Nor, textually, will your last ditch attempt to treat public use a synonym for "eminent domain" save the day. "Nor shall private property be taken by eminent domain without just compensation" is not equivalent to the real Fifth Amendment. For one thing it suggest that the takings clause has no role in dealing with regulations, e.g., zoning, that fall short of eminent domain, which is clearly wrong. For another it converts a clear limitation on the state power to take into a primer on how to exercise that power. Even this Supreme Court says that the eminent domain power does not allow a naked taking from A to B. Your reading allows that to happen. And it misses the key point that voluntary transactions are often allowed when coerced transactions are not. Don't read an essential limitation out of the clause.

As to the history, well it is very sparse. Originally the federal takings clause did not govern the states at all, so we don't quite know how anyone thought it might play out in the context of local government. And even with respect to the use of federal power, we have virtually no coherent legislative history on a provision thought fully justified on natural law grounds. But if we understand how private voluntary organizations limit democratic power with vested rights, then to use your words, "don't you think an argument that tidy must be right?" If so, then the Supreme Court is sadly naïve about how to reconcile collective responsibility with individual rights, which is why jaws drop when people read the facts in Kelo.

Byrne: 2/25/05, 04:59 PM
Richard, I think the analogy to the gated condo association doesn't work—and for interesting reasons. First, you question whether an association would buy out a member because they want a "fancier" member. New London's is doing something quite different. It is restructuring the ownership, physical character, and use of 90 acres to create jobs and revenue. There is no judgment about Ms. Kelo as a person or citizen.

Second, a city is far more complex than a condo association. It serves a far wider range of citizens and must do so whether they can pay their condo fees or not. Our cities, in fact, contain the greater part of the nation's poor and unemployed. At the same time, they contain a shrinking percentage of national employment. Many social observers have decried the consequences of this isolation of the urban poor from new employment opportunities and successful neighbors and have noted the heavy burden of the social services that cities need to meet. Our national government does far less for cities and the poor than formerly.
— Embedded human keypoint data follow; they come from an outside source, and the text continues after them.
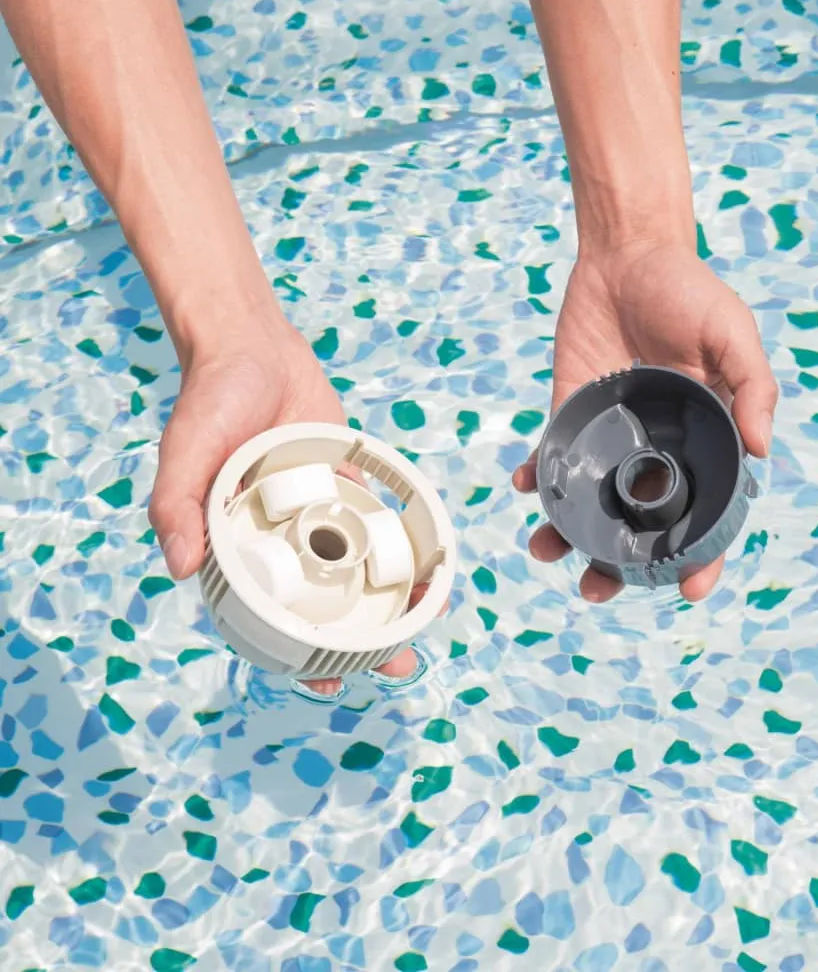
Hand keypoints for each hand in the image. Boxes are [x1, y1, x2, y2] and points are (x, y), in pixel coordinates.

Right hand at [147, 312, 435, 690]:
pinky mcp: (343, 482)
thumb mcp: (185, 450)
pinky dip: (398, 543)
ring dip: (387, 598)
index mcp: (236, 545)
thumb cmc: (209, 400)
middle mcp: (277, 536)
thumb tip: (181, 568)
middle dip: (358, 639)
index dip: (296, 655)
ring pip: (354, 566)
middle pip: (321, 601)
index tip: (329, 685)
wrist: (252, 346)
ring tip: (423, 623)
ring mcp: (314, 511)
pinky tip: (426, 565)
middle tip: (397, 664)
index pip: (267, 617)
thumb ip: (177, 505)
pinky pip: (375, 519)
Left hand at [513, 239, 776, 603]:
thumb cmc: (690, 293)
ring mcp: (611, 434)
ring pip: (591, 501)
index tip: (688, 590)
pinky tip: (527, 486)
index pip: (706, 513)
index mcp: (703, 442)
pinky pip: (554, 455)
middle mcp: (657, 449)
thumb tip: (761, 451)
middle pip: (640, 522)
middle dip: (619, 562)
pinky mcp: (571, 412)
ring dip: (568, 533)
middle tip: (597, 588)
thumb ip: (752, 387)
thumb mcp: (732, 334)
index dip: (701, 555)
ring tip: (547, 551)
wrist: (629, 254)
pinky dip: (538, 476)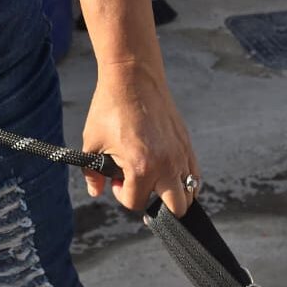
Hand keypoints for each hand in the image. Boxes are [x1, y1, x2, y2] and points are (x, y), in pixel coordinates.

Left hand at [82, 60, 199, 216]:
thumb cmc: (111, 107)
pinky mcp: (187, 146)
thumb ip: (92, 173)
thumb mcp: (92, 142)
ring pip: (190, 194)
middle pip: (177, 209)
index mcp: (142, 167)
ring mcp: (181, 156)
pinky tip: (167, 172)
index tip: (117, 179)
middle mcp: (167, 166)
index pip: (136, 203)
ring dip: (172, 194)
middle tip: (142, 187)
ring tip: (155, 179)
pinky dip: (184, 182)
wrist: (133, 77)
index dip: (122, 195)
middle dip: (158, 206)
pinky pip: (194, 176)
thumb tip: (95, 190)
There is a painful irony here. Admittedly, in economic redevelopment projects, the poor are more likely to be displaced than the rich, because they often live in those areas with the lowest economic value. But the urban poor also benefit from new jobs and increased municipal revenues that support school and other services. Cities are the most plausible governmental champions of the poor in our current political configuration, because their voices can be heard there. Barring depressed cities from using eminent domain for redevelopment would harm the poor more than any other segment of society.
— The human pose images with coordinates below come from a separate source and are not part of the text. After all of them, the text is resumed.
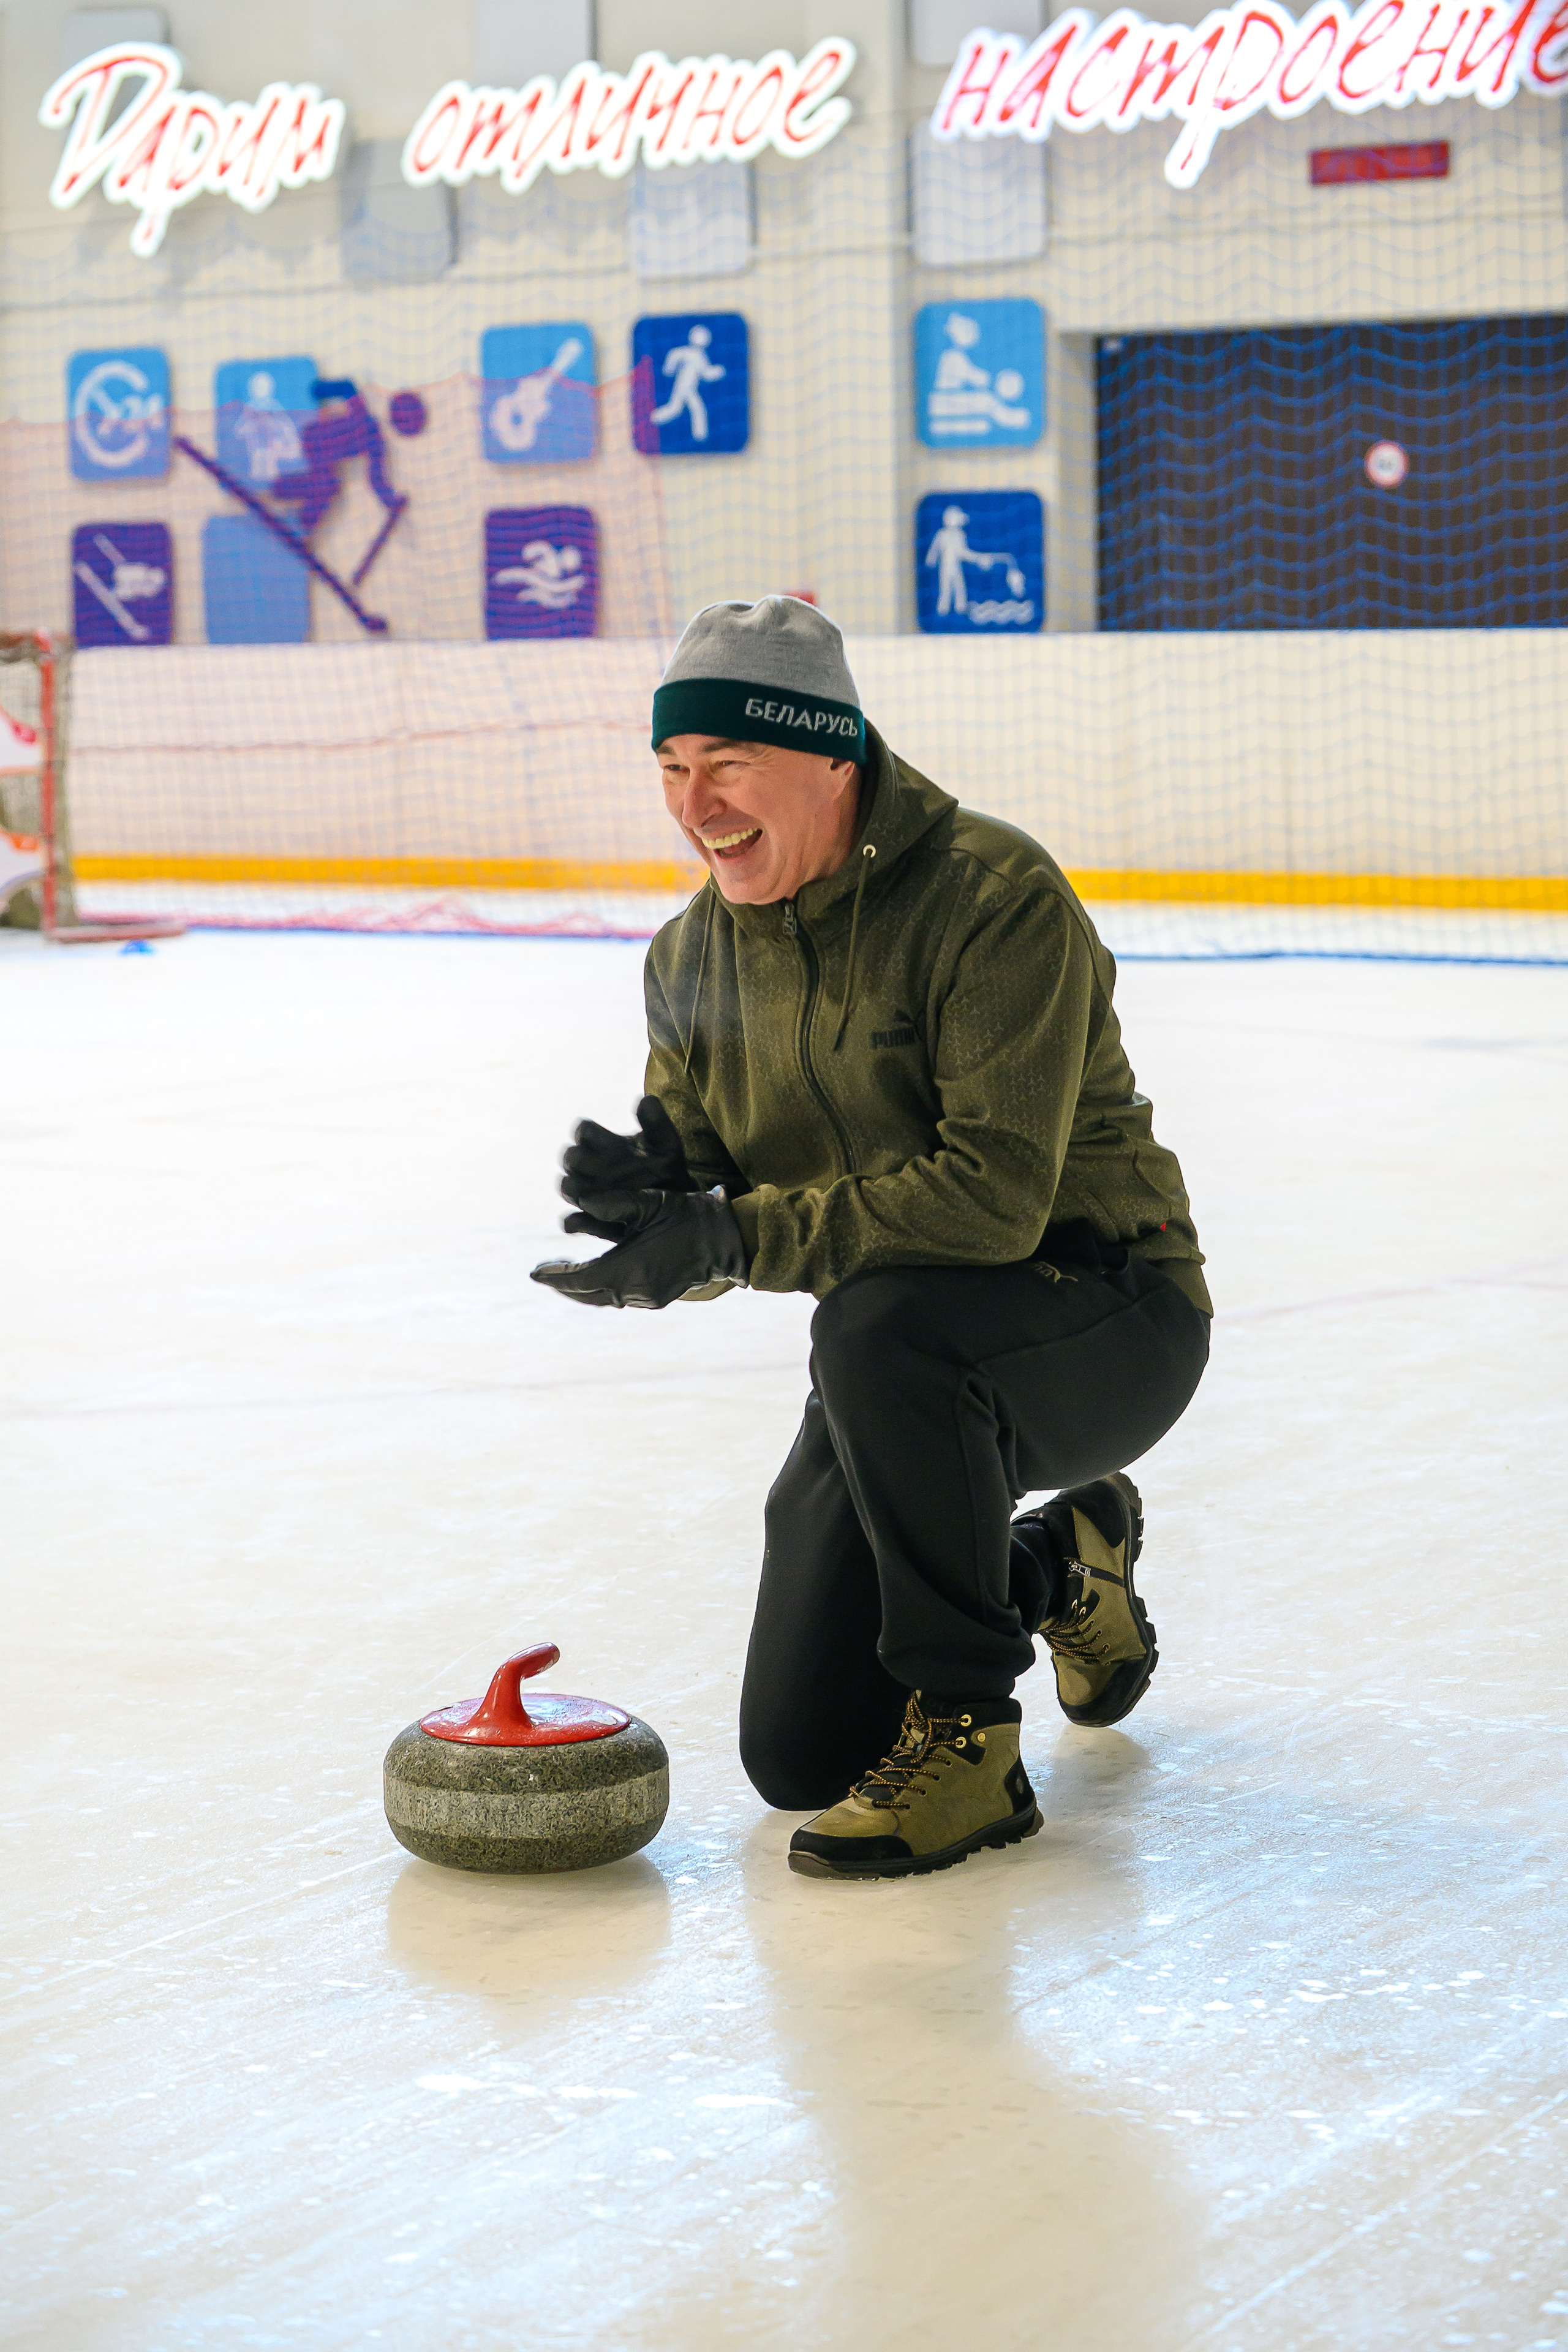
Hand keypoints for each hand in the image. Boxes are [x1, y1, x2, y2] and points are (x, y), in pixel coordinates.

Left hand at [532, 1189, 748, 1309]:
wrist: (726, 1239)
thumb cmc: (687, 1214)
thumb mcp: (649, 1202)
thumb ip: (612, 1202)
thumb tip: (580, 1200)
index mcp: (628, 1269)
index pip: (579, 1278)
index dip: (554, 1275)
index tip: (533, 1272)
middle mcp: (635, 1290)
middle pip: (586, 1293)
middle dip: (563, 1284)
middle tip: (543, 1272)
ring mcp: (649, 1298)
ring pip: (603, 1298)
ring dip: (582, 1287)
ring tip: (564, 1275)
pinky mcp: (659, 1298)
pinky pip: (621, 1297)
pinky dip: (602, 1289)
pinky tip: (597, 1277)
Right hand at [560, 1097, 692, 1233]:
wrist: (677, 1202)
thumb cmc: (667, 1167)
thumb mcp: (667, 1145)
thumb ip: (657, 1123)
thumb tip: (646, 1099)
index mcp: (603, 1143)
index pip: (583, 1131)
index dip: (589, 1135)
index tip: (610, 1144)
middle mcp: (590, 1167)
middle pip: (569, 1158)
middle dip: (582, 1162)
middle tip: (605, 1170)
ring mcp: (589, 1192)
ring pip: (567, 1187)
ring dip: (579, 1190)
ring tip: (603, 1196)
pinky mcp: (591, 1219)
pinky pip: (572, 1222)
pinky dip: (578, 1223)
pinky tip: (597, 1222)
A fair appraisal of New London's plan, process, and actions will lead the Supreme Court to uphold the exercise of eminent domain in this case. The Court may well express concern about some other shoddy, unplanned takings that have stirred legitimate concern. But the power of cities to act to preserve their economic futures must and will be affirmed. Legitimate concerns can best be addressed through state statutes mandating fuller compensation and better process. Richard, I look forward to seeing what will rise at Fort Trumbull.